Japandroids are guitarist Brian King and drummer David Prowse (both sing), and they hail from Vancouver, British Columbia. There’s just two of ’em, but they make a monster racket. In 2008, Japandroids had already been around for a few years. They self-released a couple of EPs (2007’s All Lies and 2008’s Lullaby Death Jams) which mostly ended up in the hands of Vancouver locals and friends. But by then, the charm of slogging it out without much results began to wear on the duo, so they decided to dissolve the band. “We weren’t strangers who met on Craigslist with the goal of getting famous,” said King in an interview with Pitchfork earlier this year. “Then, when it starts to go downhill, it’s like, ‘Let’s just stop so we can still be friends and hang out.'” So they did, but the pair had no idea that a little full-length they recorded pre-breakup called Post-Nothing would rocket them back together.
In spring of 2009, Pitchfork raved about the record, which earned it “best new music” designation from the site.
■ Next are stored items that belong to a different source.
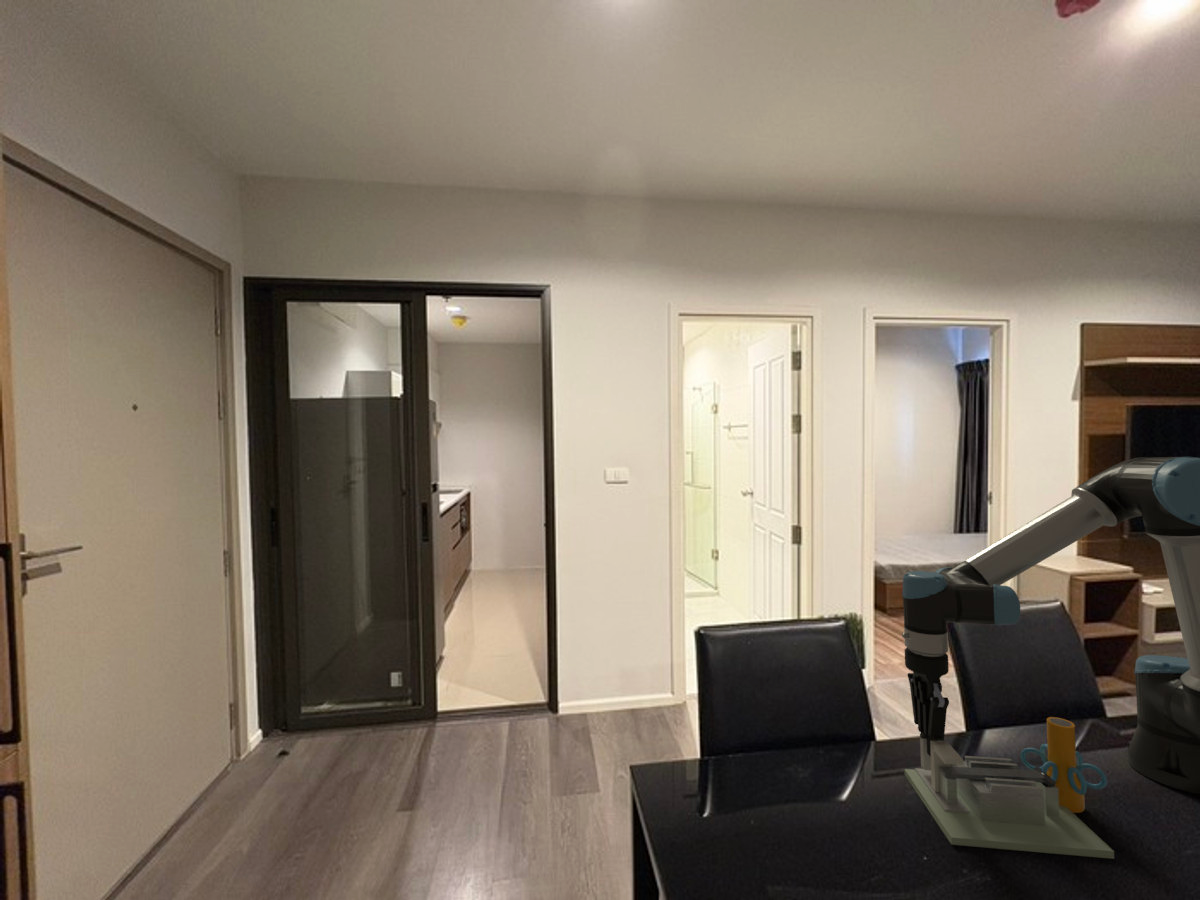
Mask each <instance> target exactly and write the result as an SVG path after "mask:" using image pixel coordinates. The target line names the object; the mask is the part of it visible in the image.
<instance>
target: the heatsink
mask: <svg viewBox="0 0 1200 900" xmlns="http://www.w3.org/2000/svg"><path fill="white" fill-rule="evenodd" d="M952 767H970V768H993V769H1017V770H1019V765H1018V764H1017V763H1014V762H1013V759H1011V758H1005V757H1002V758H1001V757H992V756H991V757H989V756H988V757H987V756H975V755H974V756H972V755H971V756H970V755H964V760H963V765H957V764H952ZM984 779H985V780H977V779H955V778H945V777H944V776H943V775H942V773H941V772H940V795H941V796H942V797H943V799H944V800H945V801H946V803H947V804H948V805H957V791H958V793H959V794H960V795H961V796H962V798H963V799H964V800H965V802H966V803H967V804H968V805H969V807H970V808H971V809H972V810H973V812H974V813H975V814H976V815H977V817H978V818H979V819H980V820H981V821H986V822H999V823H1011V824H1023V825H1036V826H1045V815H1046V816H1057V817H1059V795H1058V788H1057V787H1056V786H1053V787H1051V786H1049V785H1048V784H1047V783H1043V782H1035V781H1027V780H1012V779H997V778H984Z"/></svg>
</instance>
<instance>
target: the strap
mask: <svg viewBox="0 0 1200 900" xmlns="http://www.w3.org/2000/svg"><path fill="white" fill-rule="evenodd" d="M1034 767H1035V768H1034V770H1031V769H1018V770H1017V769H993V768H970V767H953V766H952V767H946V766H939V771H940V772H941V773H942V775H943V776H944V777H945V778H955V779H977V780H985V779H984V778H997V779H1012V780H1027V781H1035V782H1043V783H1047V784H1048V785H1049V786H1051V787H1053V786H1055V784H1056V783H1055V781H1054V780H1053V779H1052V778H1050V777H1049V776H1048V775H1047V774H1046V773H1045V772H1043V771H1042V770H1041V769H1040V768H1039V767H1040V766H1034Z"/></svg>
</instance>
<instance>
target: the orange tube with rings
mask: <svg viewBox="0 0 1200 900" xmlns="http://www.w3.org/2000/svg"><path fill="white" fill-rule="evenodd" d="M1046 739H1047V741H1046V742H1047V743H1043V744H1041V745H1040V748H1039V749H1038V748H1035V747H1026V748H1023V749H1022V750H1021V751H1020V759H1021V762H1022V763H1023V764H1024V766H1026V767H1027V769H1028V770H1034V768H1035V767H1036V766H1034V765H1032V764H1031V763H1029V762H1028V760H1027V757H1026V756H1027V755H1028V754H1029V753H1034V754H1037V755H1038V756H1040V757H1041V760H1042V761H1043V762H1042V763H1043V764H1042V765H1041V766H1038V767H1039V768H1040V769H1041V770H1042V771H1043V772H1045V773H1046V774H1047V775H1048V776H1049V777H1050V778H1052V779H1053V780H1054V781H1055V783H1056V784H1055V786H1056V787H1057V788H1058V795H1059V805H1061V806H1064V807H1067V808H1068V809H1069V810H1070V811H1071V812H1072V813H1073V814H1081V813H1084V811H1085V809H1086V808H1085V807H1086V806H1085V801H1086V800H1085V794H1086V793H1087V790H1088V788H1089V789H1093V790H1101V789H1104V788H1105V787H1106V786H1107V785H1108V777H1107V776H1106V773H1105V772H1103V770H1102V769H1101V768H1100V767H1098V766H1096V765H1094V764H1092V763H1086V762H1085V763H1084V758H1083V755H1082V754H1081V753H1080V752H1079V751H1077V749H1076V748H1077V747H1076V746H1077V745H1076V724H1074V723H1073V722H1072V721H1070V720H1067V719H1065V718H1061V717H1054V716H1049V717H1047V718H1046ZM1046 751H1047V755H1046ZM1085 769H1090V770H1093V771H1095V772H1096V773H1098V775H1099V776H1100V778H1101V779H1100V782H1099V783H1096V784H1095V783H1090V782H1088V781H1087V780H1086V778H1085V776H1084V775H1083V773H1082V771H1083V770H1085Z"/></svg>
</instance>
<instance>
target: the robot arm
mask: <svg viewBox="0 0 1200 900" xmlns="http://www.w3.org/2000/svg"><path fill="white" fill-rule="evenodd" d="M1137 517H1142V521H1143V525H1144V530H1145V533H1146V535H1147V536H1149V537H1151V538H1152V539H1155V540H1156V541H1158V542H1159V545H1160V548H1161V552H1162V557H1163V560H1164V565H1165V569H1166V574H1167V578H1168V583H1169V586H1170V591H1171V595H1172V599H1173V604H1174V607H1175V611H1176V615H1177V620H1178V624H1179V629H1180V632H1181V637H1182V640H1183V646H1184V650H1185V653H1186V658H1185V657H1180V656H1171V655H1156V654H1155V655H1154V654H1149V655H1141V656H1139V657H1138V658H1137V659H1136V660H1135V667H1134V671H1133V672H1134V675H1135V696H1136V697H1135V698H1136V715H1137V716H1136V718H1137V724H1136V725H1137V726H1136V728H1135V730H1134V733H1133V736H1132V738H1131V740H1130V743H1129V745H1128V746H1127V747H1126V756H1127V757H1126V759H1127V763H1128V764H1129V766H1130V767H1131V768H1132V769H1134V770H1135V771H1136V772H1139V774H1142V775H1143V776H1144V777H1147V778H1149V779H1151V780H1152V781H1155V782H1158V783H1160V784H1162V785H1165V786H1166V787H1167V786H1168V787H1170V788H1173V789H1176V790H1179V791H1183V792H1186V793H1191V794H1195V795H1200V457H1193V456H1168V457H1167V456H1166V457H1165V456H1164V457H1154V456H1143V457H1141V456H1140V457H1135V458H1131V459H1126V460H1123V461H1121V462H1119V463H1116V464H1114V465H1112V466H1110V467H1109V468H1107V469H1105V470H1103V471H1100V472H1099V473H1097V474H1096V475H1094V476H1092V477H1090V478H1089V479H1087V480H1086V481H1084V482H1082V483H1081V484H1079V485H1077V486H1076V487H1074V488H1073V489H1071V496H1070V497H1068V498H1066V499H1065V500H1063V501H1061V502H1060V503H1058V504H1056V505H1055V506H1053V507H1052V508H1050V509H1049V510H1047V511H1045V512H1044V513H1042V514H1040V515H1038V516H1037V517H1035V518H1033V519H1032V520H1030V521H1028V522H1027V523H1025V524H1024V525H1022V526H1020V527H1018V528H1017V529H1015V530H1014V531H1012V532H1010V533H1008V534H1007V535H1005V536H1003V537H1002V538H1001V539H999V540H997V541H996V542H994V543H992V544H990V545H988V546H987V547H986V548H984V549H983V550H980V551H979V552H977V553H976V554H974V555H972V556H971V557H970V558H968V559H965V560H964V561H962V562H961V563H958V564H957V565H955V566H954V567H950V566H949V567H947V566H946V567H945V566H944V567H941V568H939V569H936V570H935V572H934V571H925V570H912V571H908V572H906V573H905V574H904V575H903V577H902V593H901V596H902V606H903V608H902V609H903V621H904V622H903V632H902V633H901V636H902V638H904V640H903V641H904V647H906V648H905V649H904V665H905V668H907V670H909V671H910V672H908V673H907V679H908V683H909V687H910V688H909V689H910V696H911V697H910V698H911V704H912V713H913V714H912V715H913V722H914V724H915V725H917V730H918V733H919V744H920V745H919V747H920V767H921V769H924V770H931V749H930V741H941V742H945V741H944V740H945V732H946V722H947V721H946V720H947V713H948V711H947V710H948V707H949V704H950V700H949V698H948V697H945V696H943V694H942V692H943V685H942V683H941V682H942V681H941V677H943V676H946V675H947V674H948V673H949V670H950V669H949V656H948V654H947V653H948V652H949V633H948V631H949V630H948V623H954V624H955V623H959V624H973V625H974V624H977V625H989V626H990V625H991V626H995V627H997V626H1010V625H1011V626H1012V625H1016V624H1017V623H1018V622H1019V620H1020V618H1021V602H1020V599H1019V597H1018V594H1017V592H1016V591H1015V590H1014V588H1012V587H1011V586H1008V585H1003V584H1005V583H1007V582H1008V581H1010V580H1011V579H1013V578H1015V577H1018V576H1019V575H1021V574H1022V573H1024V572H1026V571H1027V570H1029V569H1031V568H1033V567H1034V566H1036V565H1038V564H1040V563H1041V562H1043V561H1045V560H1047V559H1049V557H1052V556H1054V555H1055V554H1057V553H1058V552H1060V551H1062V550H1063V549H1065V548H1067V547H1069V546H1070V545H1073V544H1074V543H1076V542H1077V541H1080V540H1081V539H1083V538H1084V537H1086V536H1088V535H1090V534H1092V533H1093V532H1095V531H1096V530H1098V529H1099V528H1102V527H1115V526H1117V525H1119V524H1120V523H1122V522H1124V521H1126V520H1129V519H1133V518H1137Z"/></svg>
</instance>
The praise catapulted the heretofore unknown (and by then, long-gone) Canadian band to instant critical cred and a brand new taste-making audience. Prowse and King reunited and set out on a marathon tour in 2009 and 2010, playing over 200 shows in more than 20 countries. In 2010 Japandroid’s label re-released their two five-song EPs as a compilation called No Singles along with a slew of 7-inches.
Early this summer, the band issued their eagerly-awaited sophomore full-length Celebration Rock. The album expands on the sonic palette laid out in Post-Nothing: noisy, anthemic tunes made to spill beer to. To get an idea of what the tunes on Celebration Rock sound like, imagine that The Boss was reared on The Replacements and Sonic Youth rather than Little Richard. Think dumb rock for smart people. Tracks like “The House That Heaven Built” are epic, sing-along shouters that burn with naked honesty and a punk rock urgency. They’re anthemic, and they demonstrate that even though Japandroids may have suffered a few bumps in the road, they’ve got a bright, stadium-filled future ahead.